Mohammad Asghar makes it seem as if the second timeline, which I have called a "cover story", appears in the report as part of its account of what really happened, rather than merely what the perpetrators said to cover their tracks.

High-level chicanery, as we well know, is often a sign of high-level coverup. So if this is a fair characterization of the inquiry report, some very high-level people are going to be very upset.

Mohammad Asghar quotes the report as saying:
"It is not a case of negligence but a case of criminal collusion with the accused and facilitating him to escape.”
"The accused" in this instance include the two constables, Mohammad Tufail and Nawabzada, as well as Rashid Rauf's uncle Muhammad Rafiq and two others whose names have not yet been released.

A previous report says phone records indicate conversations between Constable Tufail and Uncle Rafiq before the day of Rashid Rauf's "escape". Were they setting up the arrangements? Were they concocting the cover story? We might never know.
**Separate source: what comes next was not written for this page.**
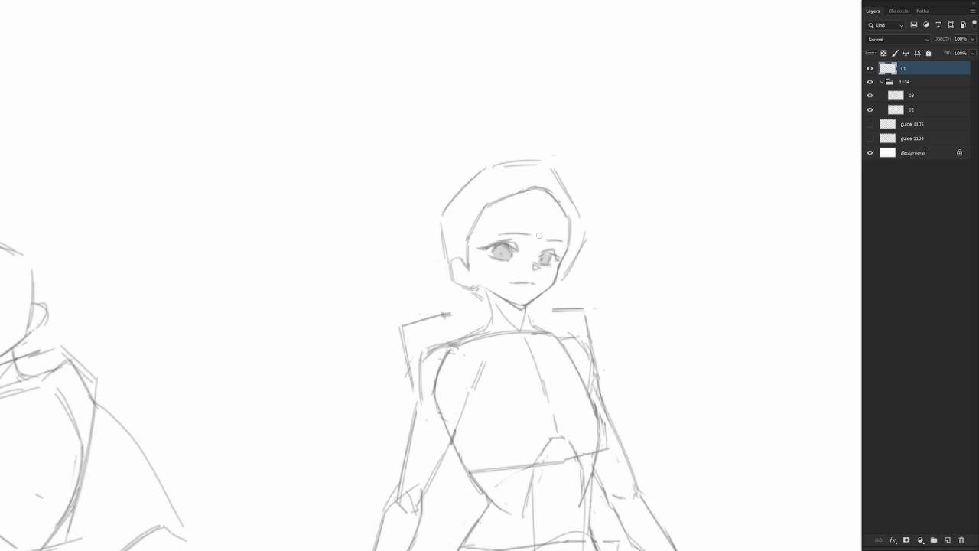
pyautogui.moveTo(529, 266); pyautogui.dragTo(514, 303)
But given what we know already, it seems fairly clear that the "criminal collusion" runs much higher than these two constables.

Here's Mohammad Asghar, one more time:
The inquiry report also concluded that it was not the fault only of the two constables who had brought the accused from Adiala, but the entire Headquarters Establishment of the ICT [Islamabad Capital Territory] police was responsible for not taking appropriate security measures.
If the official account -- the one being dissed by Western diplomats -- is as ragged as this article makes the inquiry report seem, it's no wonder they're saying it contradicts itself on key points!!

We probably haven't seen the last of this inquiry, although we may very well have seen the last of Rashid Rauf.